Health Secretary Alfredo Vigil, MD offered condolences to the woman's family and friends:
She was in the high-risk category for developing complications from H1N1, and we are investigating how she may have contracted the virus.
The Department of Health is planning mass vaccination clinics for H1N1 influenza when vaccine becomes available. The U.S. Centers for Disease Control and Prevention expects to begin shipping vaccine as early as mid-October. This year, people need to get vaccinated against H1N1 flu and seasonal flu.

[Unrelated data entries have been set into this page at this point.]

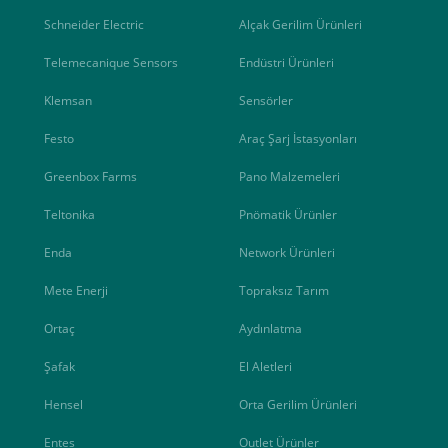
Schneider Electric
Alçak Gerilim Ürünleri
Telemecanique Sensors
Endüstri Ürünleri
Klemsan
Sensörler
Festo
Araç Şarj İstasyonları
Greenbox Farms
Pano Malzemeleri
Teltonika
Pnömatik Ürünler
Enda
Network Ürünleri
Mete Enerji
Topraksız Tarım
e ileteceğimiz link üzerinden tıklayarak 3D Secure güvenli ödeme ile ödemenizi t
Ortaç
Aydınlatma
iz , yoksa ödemeniz başarısız sonuçlanır.
Şafak
El Aletleri
Hensel
Orta Gerilim Ürünleri
Entes
Outlet Ürünler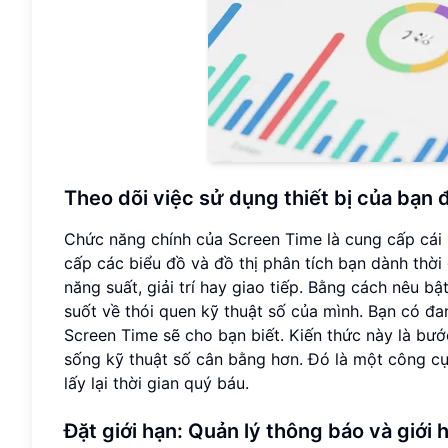
Theo dõi việc sử dụng thiết bị của bạn 
Chức năng chính của Screen Time là cung cấp cái 
cấp các biểu đồ và đồ thị phân tích bạn dành thời
năng suất, giải trí hay giao tiếp. Bằng cách nêu 
suốt về thói quen kỹ thuật số của mình. Bạn có đa
Screen Time sẽ cho bạn biết. Kiến thức này là bư
sống kỹ thuật số cân bằng hơn. Đó là một công cụ
lấy lại thời gian quý báu.
Đặt giới hạn: Quản lý thông báo và giới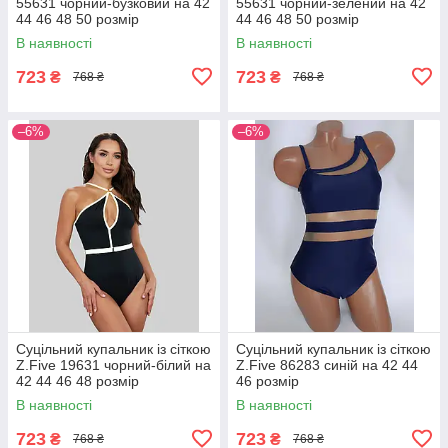
55631 чорний-бузковий на 42
55631 чорний-зелений на 42
44 46 48 50 розмір
44 46 48 50 розмір
В наявності
В наявності
723
723
₴
₴
768 ₴
768 ₴
–6%
–6%
Суцільний купальник із сіткою
Суцільний купальник із сіткою
Z.Five 19631 чорний-білий на
Z.Five 86283 синій на 42 44
42 44 46 48 розмір
46 розмір
В наявності
В наявності
723
723
₴
₴
768 ₴
768 ₴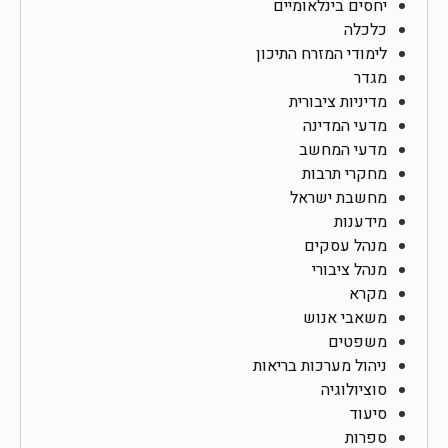
יחסים בינלאומיים
כלכלה
לימודי המזרח התיכון
מגדר
מדיניות ציבורית
מדעי המדינה
מדעי המחשב
מחקרי תרבות
מחשבת ישראל
מידענות
מנהל עסקים
מנהל ציבורי
מקרא
משאבי אנוש
משפטים
ניהול מערכות בריאות
סוציולוגיה
סיעוד
ספרות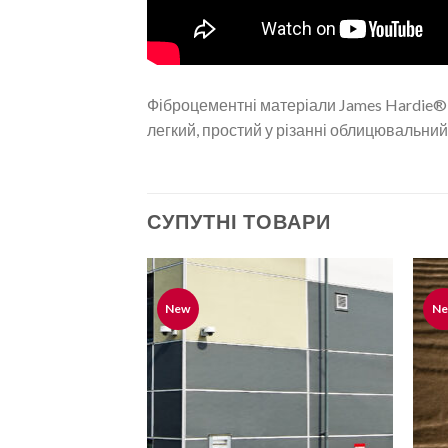
Фіброцементні матеріали James Hardie® 
легкий, простий у різанні облицювальний
СУПУТНІ ТОВАРИ
New
N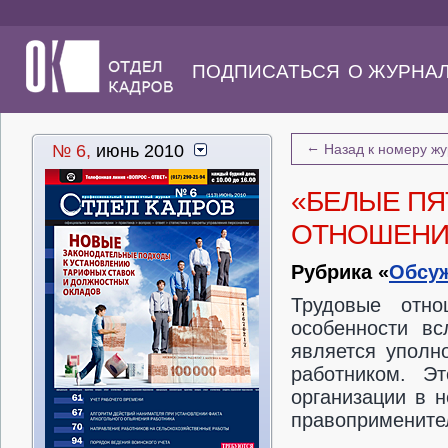
ПОДПИСАТЬСЯ
О ЖУРНА
←
№ 6,
июнь 2010
Назад к номеру ж
«БЕЛЫЕ ПЯ
ОТНОШЕНИ
Рубрика «
Обсу
Трудовые отно
особенности вс
является уполн
работником. Э
организации в 
правоприменител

Dr. Vigil says the best way to protect your family from influenza is to get vaccinated. He said it's especially important for people at high risk for developing complications:
We are carefully monitoring H1N1 disease in New Mexico and will keep you informed of new developments with the spread of disease, availability of vaccine and health officials' recommendations.
CDC's Advisory Committee recently issued recommendations about priority groups for H1N1 vaccination. The recommendations target people who are the most likely to develop complications from H1N1 flu and or spread the disease to vulnerable individuals. They are:
  • Pregnant women
  • People who live with or care for children younger than 6 months old
  • Children and young adults age 6 months through 24 years
  • Healthcare workers and emergency services personnel
  • People age 25 through 64 years who have health conditions associated with higher risk of medical complications from influenza.